Monday, September 16, 2013

MOVIE OF THE WEEK: The Other Son


The Israeli-Palestinian conflict is an issue of major contention and naturally, it lends itself to dramatic representation through cinema. At this year's Oscars, the documentary feature category alone had 2 films (The Gatekeepers and 5 Broken Cameras) investigating the topic, while numerous other narrative films have found international acclaim in recent years. In my opinion, the most potent of these films are the ones that focus on the more intimate, personal stories rather than the inherent melodrama of the broader politics and societal implications. For this reason, I found myself quite taken with the narrative of "The Other Son".
The film's story is that of 2 young men who find out that they were accidentally switched at birth in an Israeli hospital. The catch? One is Israeli and the other Palestinian. Now, it may seem like I have contradicted my earlier statement when I praise this seemingly melodramatic plot, but it plays out much more subdued than you would expect. Yes, the emotions do run high, but the film mostly uses the setup as a way to smartly pose questions about how the characters define their identity. Through its focal characters Yacine and Joseph and supporting cast of parents, siblings and friends, the film explores intriguing issues surrounding culture, food, music, religion and family. I found myself wrapped up in the story as we observe all these characters dealing with the peculiar situation in their own ways. It ends up covering a lot of ground in highlighting the various perspectives associated with the conflict, maintaining its delicate, intimate feel throughout.

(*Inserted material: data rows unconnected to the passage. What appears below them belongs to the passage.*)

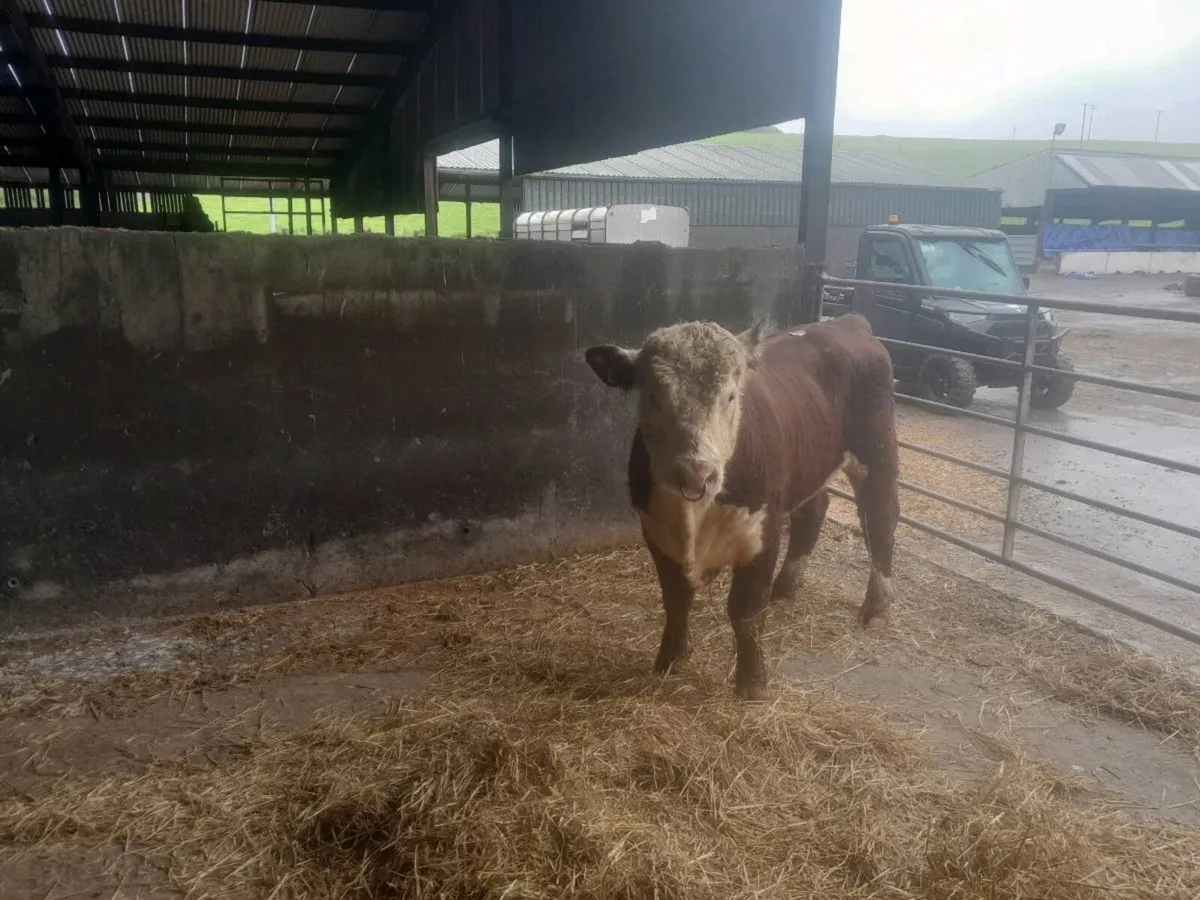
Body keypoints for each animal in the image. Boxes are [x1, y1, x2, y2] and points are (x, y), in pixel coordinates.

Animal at [584, 313, 899, 700]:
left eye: (732, 396)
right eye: (653, 396)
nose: (696, 471)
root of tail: (847, 321)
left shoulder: (762, 531)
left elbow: (746, 611)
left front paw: (751, 684)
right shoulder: (656, 532)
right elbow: (675, 600)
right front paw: (670, 660)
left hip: (877, 453)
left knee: (881, 519)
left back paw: (877, 607)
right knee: (814, 511)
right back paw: (787, 585)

Anyone hoping for something more incendiary or provocative would surely be disappointed. Some may even find the film unexciting. If you are patient however, there's intelligent discourse to be found and this should prove to be engaging in its own right.

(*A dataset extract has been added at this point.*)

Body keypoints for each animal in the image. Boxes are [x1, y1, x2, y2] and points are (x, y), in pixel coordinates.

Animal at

Now while I was certainly a fan of the film, I would also readily admit to its shortcomings. There were a few elements that felt contrived, particularly the families' mutual links to France (to allow some of the actors to speak French). Hollywood often applies British accents to anything European or historical though, so I will let that slide for this French production. Even with these minor flaws, you still get a noteworthy film. "The Other Son" spreads a good message of tolerance and its heart is in the right place.